Give every line of the entries below as a numbered list, skipping any blank lines. Leave the pictures out of your answer.
====
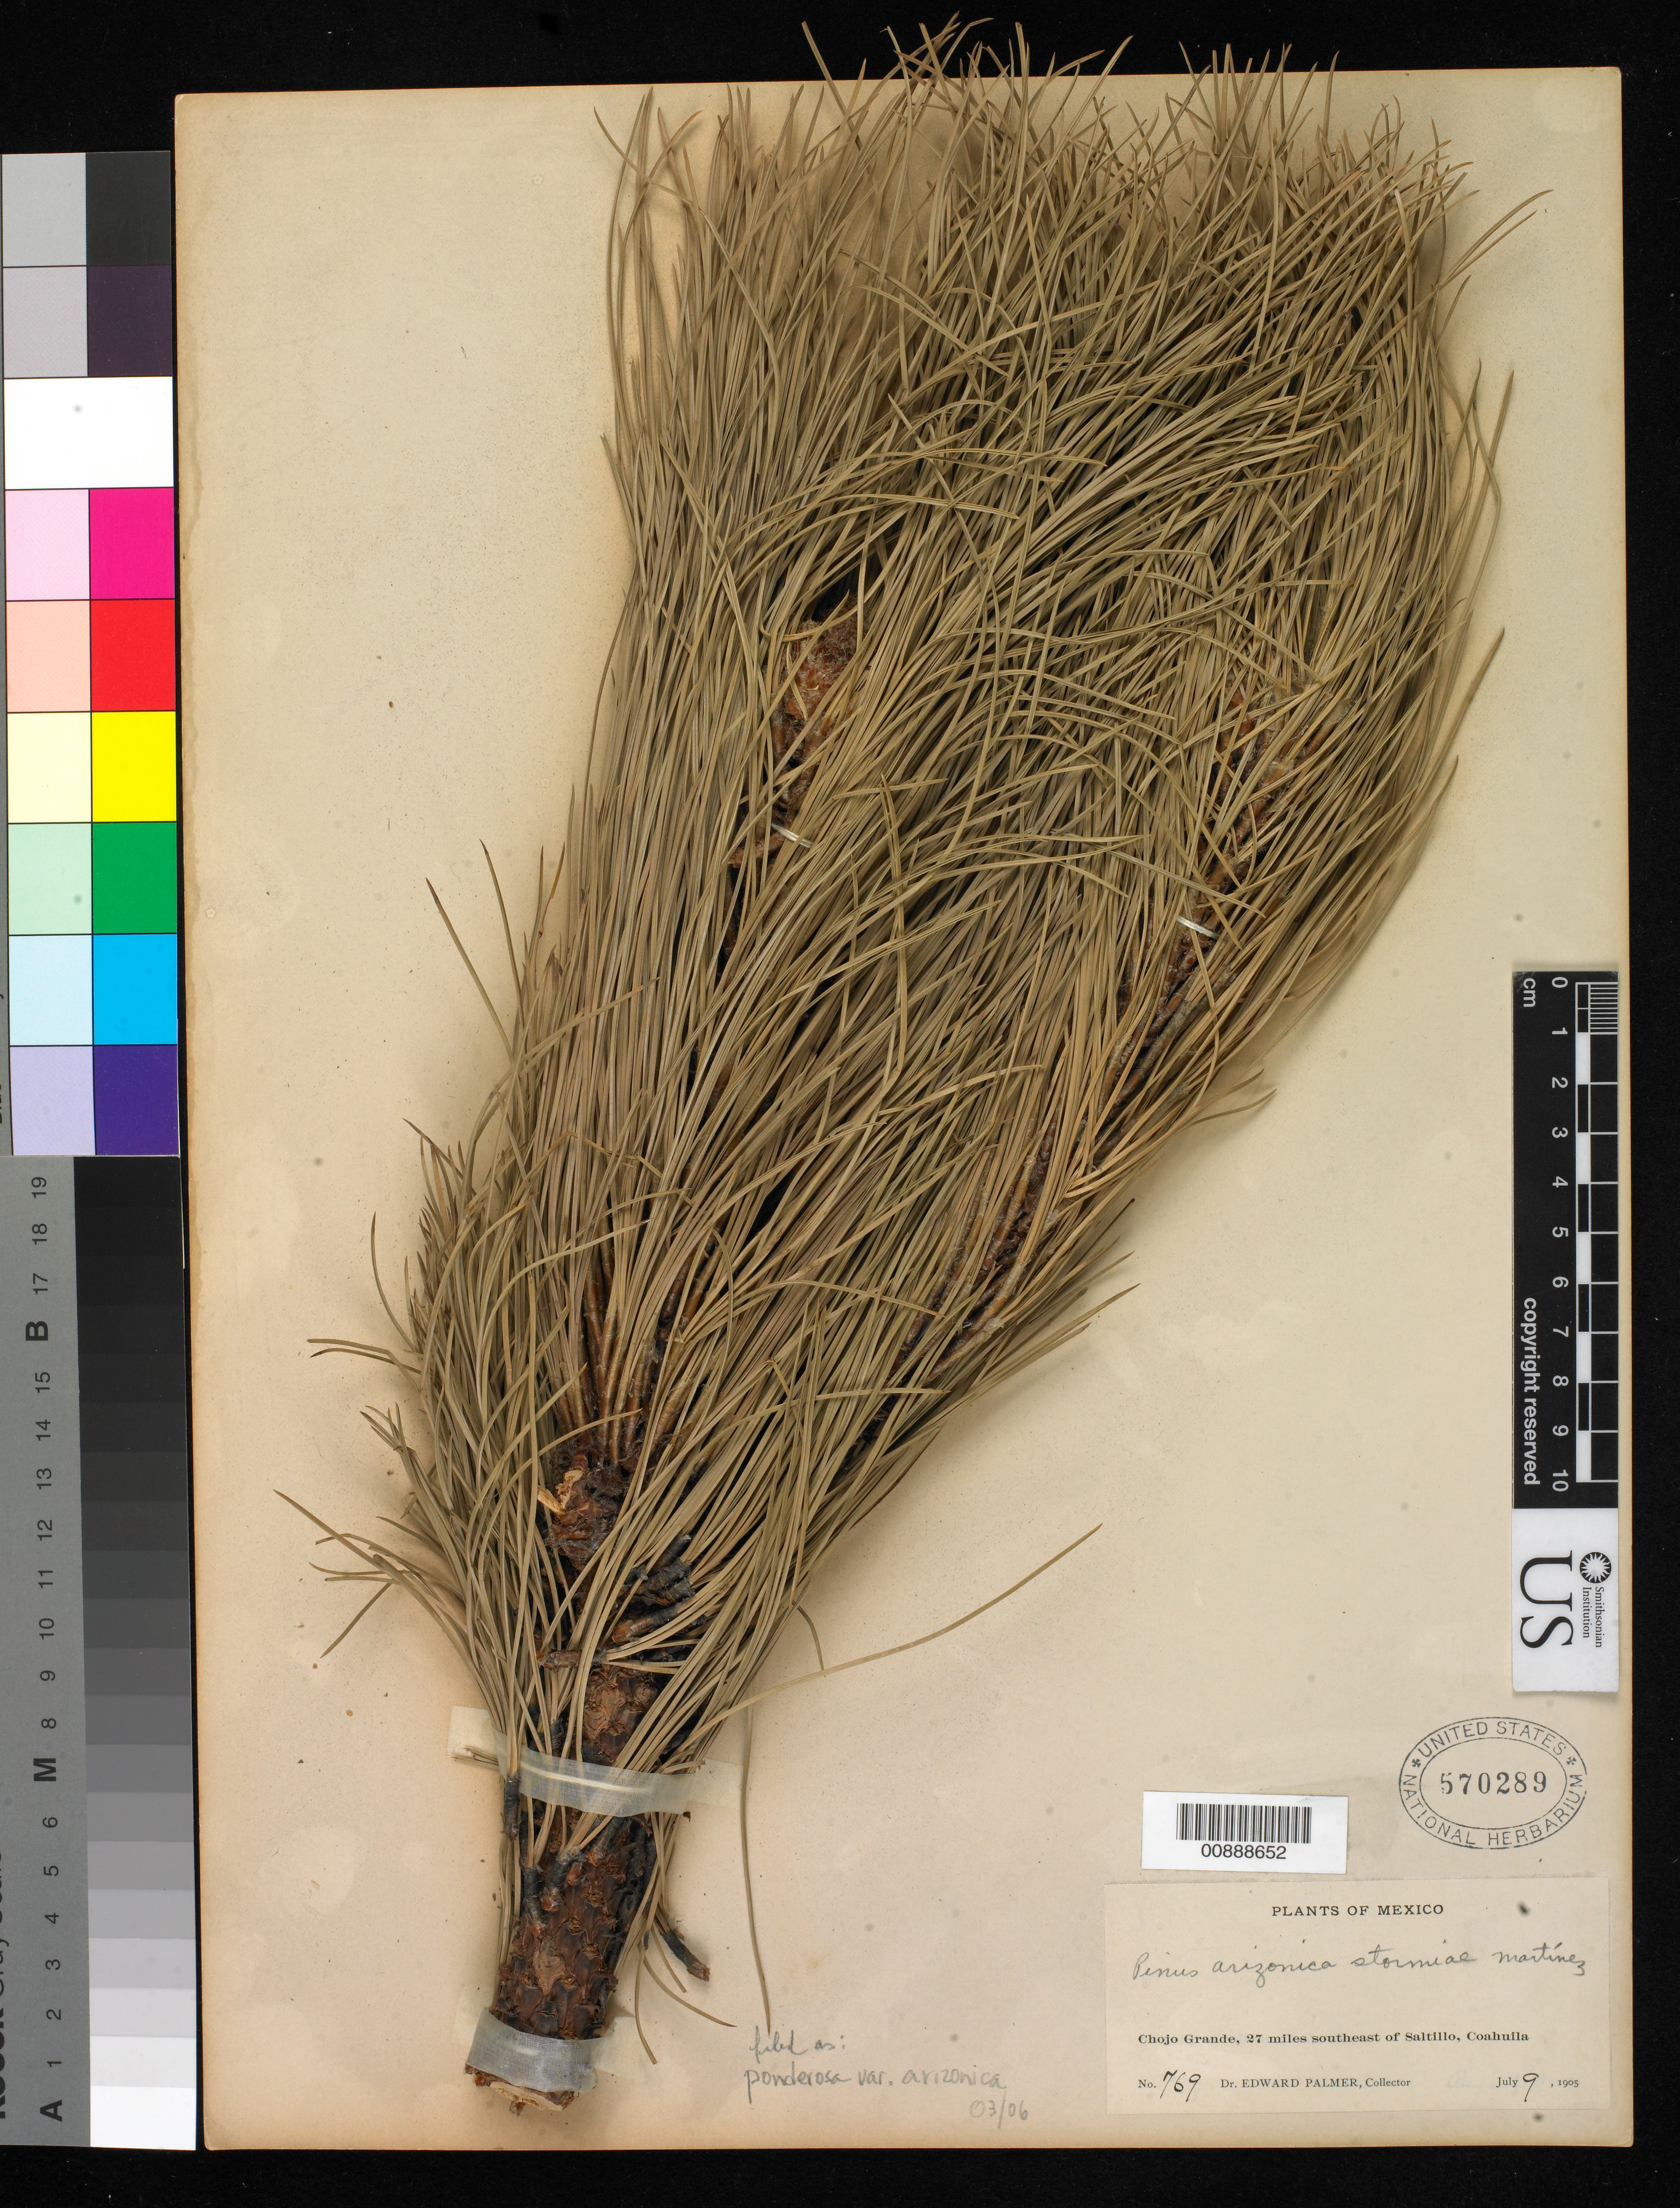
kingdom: Plantae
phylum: Tracheophyta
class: Pinopsida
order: Pinales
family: Pinaceae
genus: Pinus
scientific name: Pinus ponderosa var. scopulorum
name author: Engelm.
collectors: E. Palmer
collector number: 769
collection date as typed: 09 Jul 1905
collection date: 1905-07-09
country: Mexico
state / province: Coahuila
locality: Chojo Grande, 27 miles southeast of Saltillo, Coahuila.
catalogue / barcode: US 570289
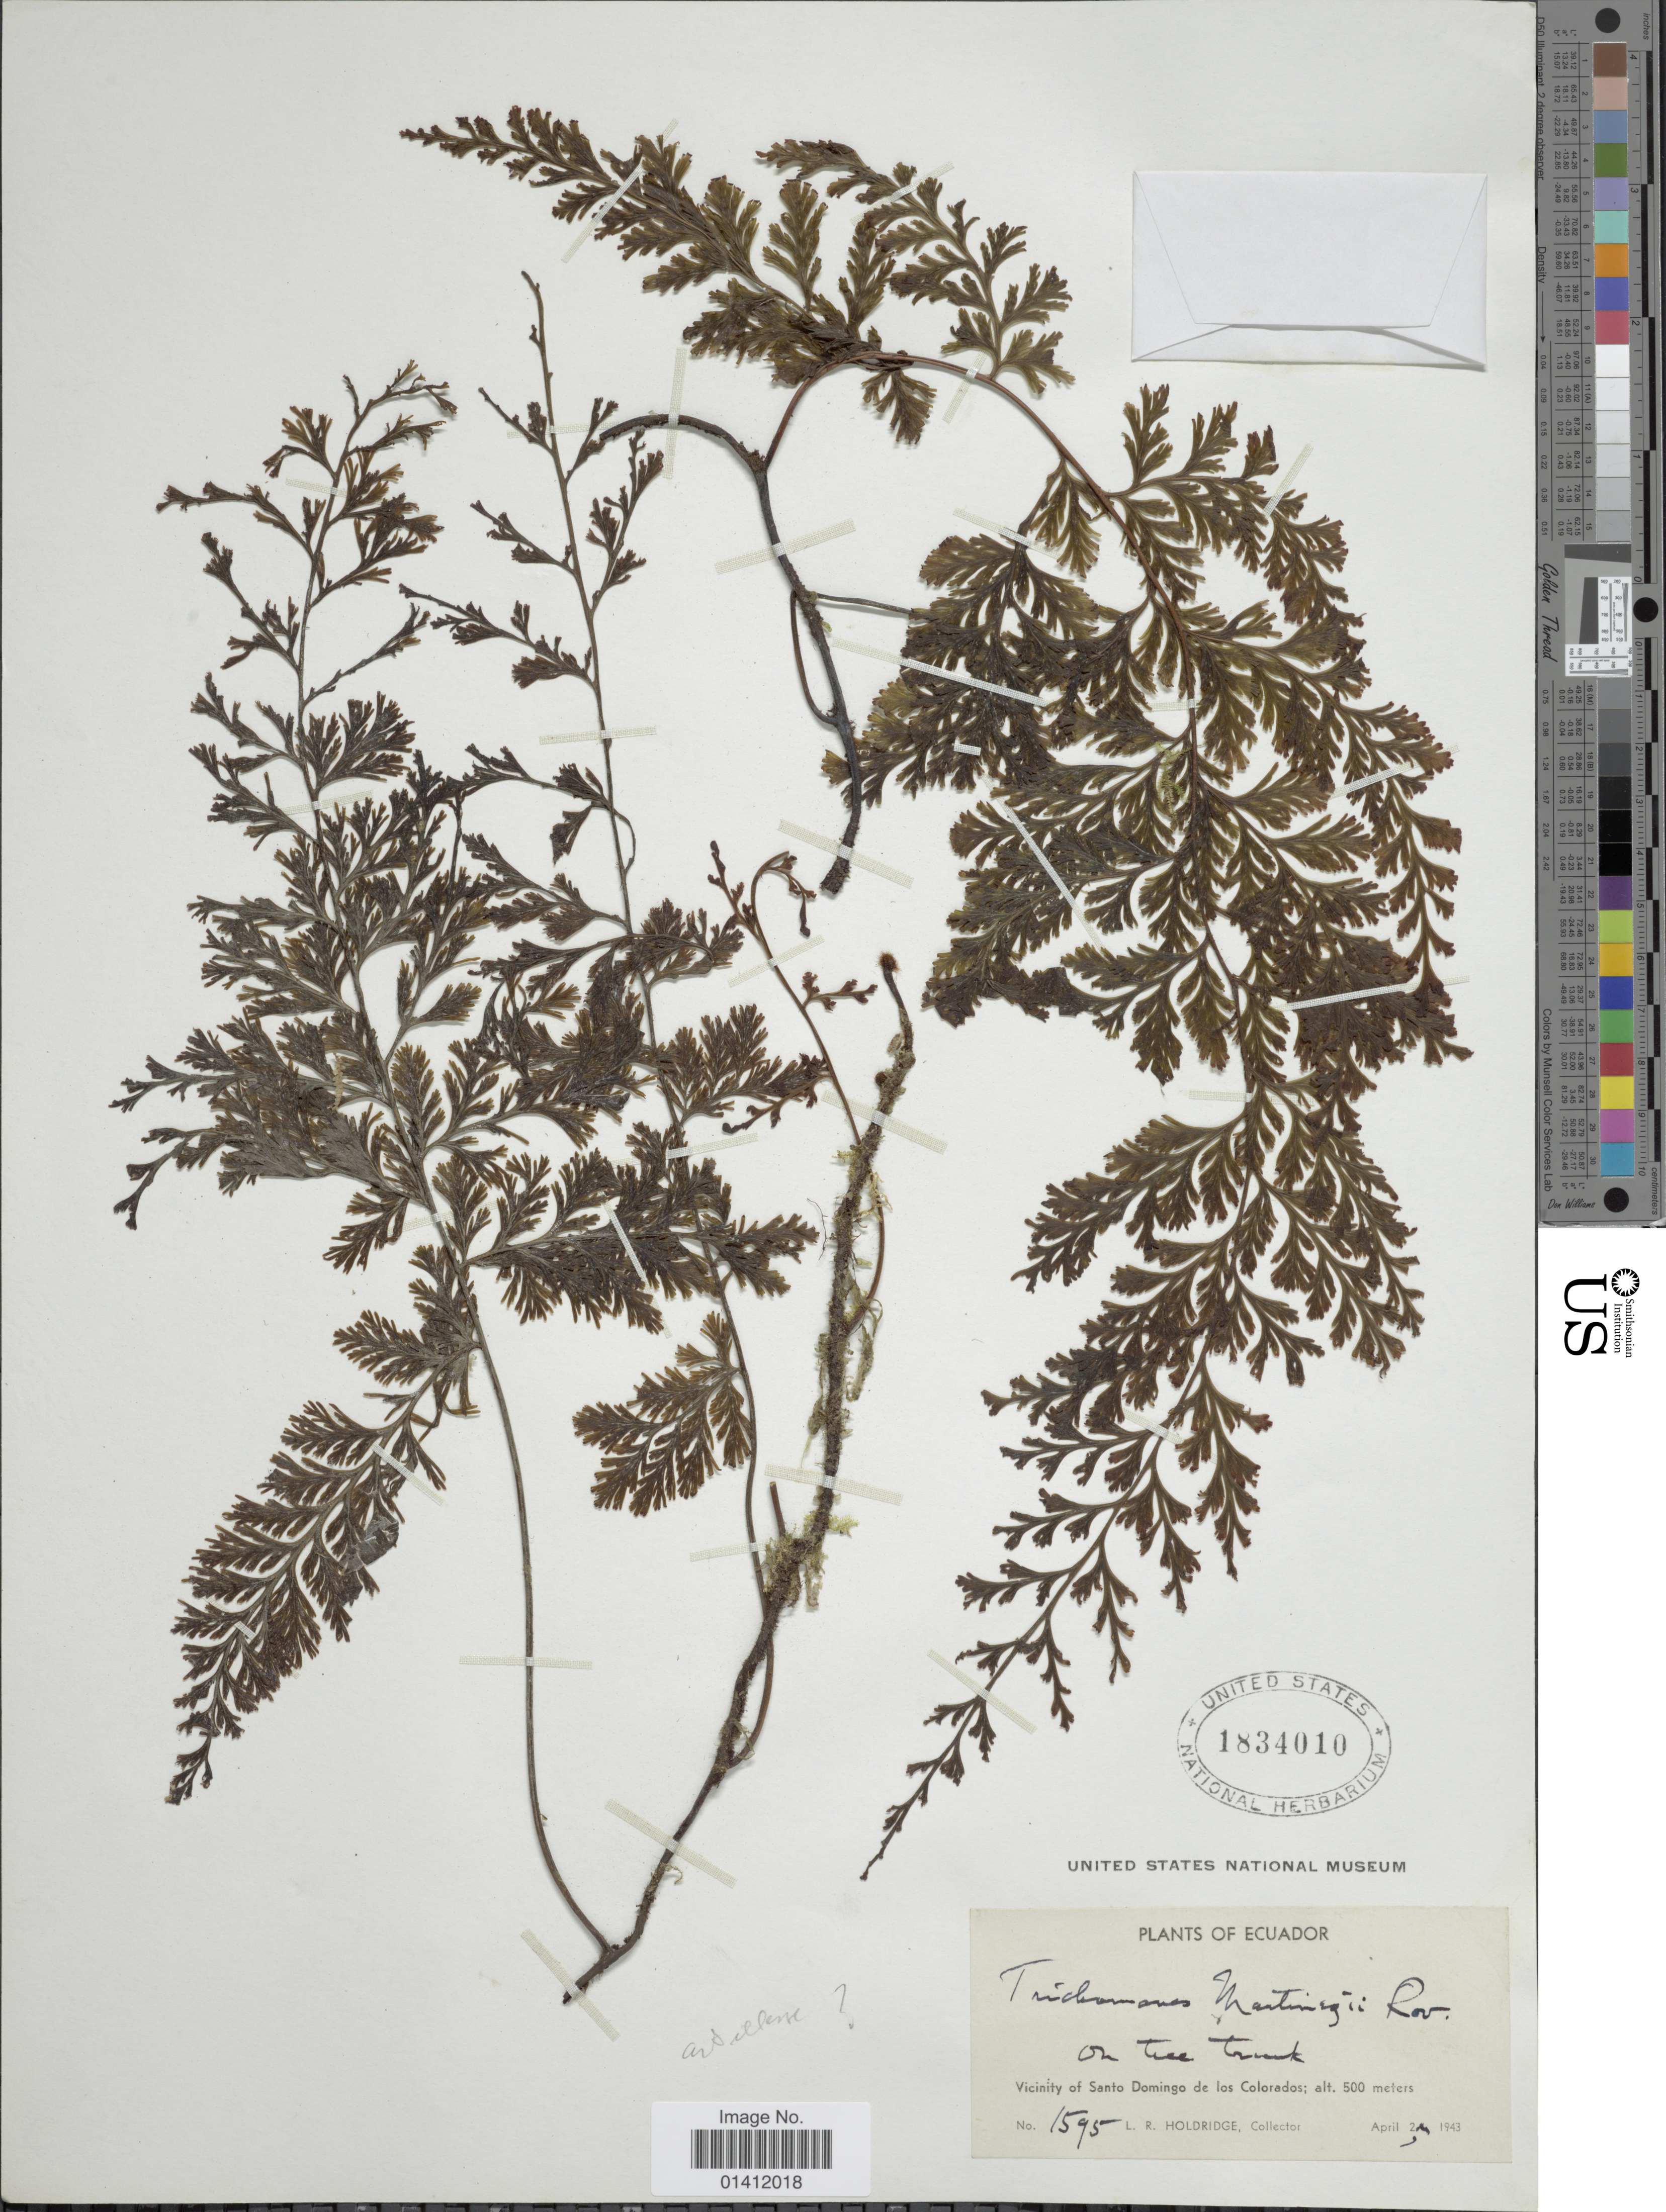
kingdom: Plantae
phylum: Tracheophyta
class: Polypodiopsida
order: Hymenophyllales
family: Hymenophyllaceae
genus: Vandenboschia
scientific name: Vandenboschia radicans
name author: (Sw.) Copel.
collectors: L. Holdridge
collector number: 1595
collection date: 1943-04-02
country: Ecuador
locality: Vicinity of Santo Domingo de los Colorados.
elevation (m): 500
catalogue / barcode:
====
FULL RESPONSE>
1. kingdom: Plantae
2. phylum: Tracheophyta
3. class: Pinopsida
4. order: Pinales
5. family: Pinaceae
6. genus: Pinus
7. scientific name: Pinus ponderosa var. scopulorum
8. name author: Engelm.
9. collectors: E. Palmer
10. collector number: 769
11. collection date as typed: 09 Jul 1905
12. collection date: 1905-07-09
13. country: Mexico
14. state / province: Coahuila
15. locality: Chojo Grande, 27 miles southeast of Saltillo, Coahuila.
16. catalogue / barcode: US 570289
17. kingdom: Plantae
18. phylum: Tracheophyta
19. class: Polypodiopsida
20. order: Hymenophyllales
21. family: Hymenophyllaceae
22. genus: Vandenboschia
23. scientific name: Vandenboschia radicans
24. name author: (Sw.) Copel.
25. collectors: L. Holdridge
26. collector number: 1595
27. collection date: 1943-04-02
28. country: Ecuador
29. locality: Vicinity of Santo Domingo de los Colorados.
30. elevation (m): 500
31. catalogue / barcode:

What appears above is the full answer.